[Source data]
..............................
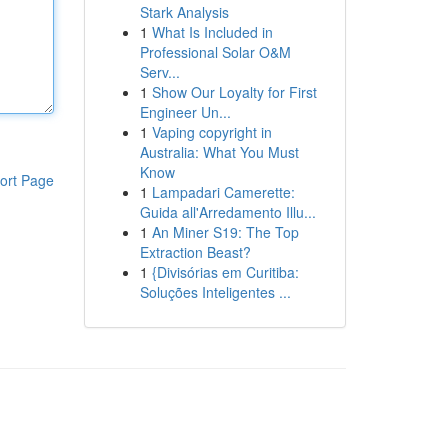
Stark Analysis
1
What Is Included in
Professional Solar O&M
Serv...
1
Show Our Loyalty for First
Engineer Un...
1
Vaping copyright in
Australia: What You Must
Know
ort Page
1
Lampadari Camerette:
Guida all'Arredamento Illu...
1
An Miner S19: The Top
Extraction Beast?
1
{Divisórias em Curitiba:
Soluções Inteligentes ...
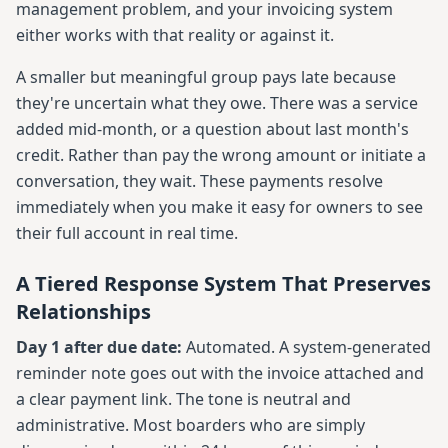
management problem, and your invoicing system
either works with that reality or against it.
A smaller but meaningful group pays late because
they're uncertain what they owe. There was a service
added mid-month, or a question about last month's
credit. Rather than pay the wrong amount or initiate a
conversation, they wait. These payments resolve
immediately when you make it easy for owners to see
their full account in real time.
A Tiered Response System That Preserves
Relationships
Day 1 after due date:
Automated. A system-generated
reminder note goes out with the invoice attached and
a clear payment link. The tone is neutral and
administrative. Most boarders who are simply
..............................
# WHAT YOU SHOULD DO
Return all of the lines above without alteration, minus the pictures.

# OUTPUT BELOW
Stark Analysis
1
What Is Included in
Professional Solar O&M
Serv...
1
Show Our Loyalty for First
Engineer Un...
1
Vaping copyright in
Australia: What You Must
Know
ort Page
1
Lampadari Camerette:
Guida all'Arredamento Illu...
1
An Miner S19: The Top
Extraction Beast?
1
{Divisórias em Curitiba:
Soluções Inteligentes ...
management problem, and your invoicing system
either works with that reality or against it.
A smaller but meaningful group pays late because
they're uncertain what they owe. There was a service
added mid-month, or a question about last month's
credit. Rather than pay the wrong amount or initiate a
conversation, they wait. These payments resolve
immediately when you make it easy for owners to see
their full account in real time.
A Tiered Response System That Preserves
Relationships
Day 1 after due date:
Automated. A system-generated
reminder note goes out with the invoice attached and
a clear payment link. The tone is neutral and
administrative. Most boarders who are simply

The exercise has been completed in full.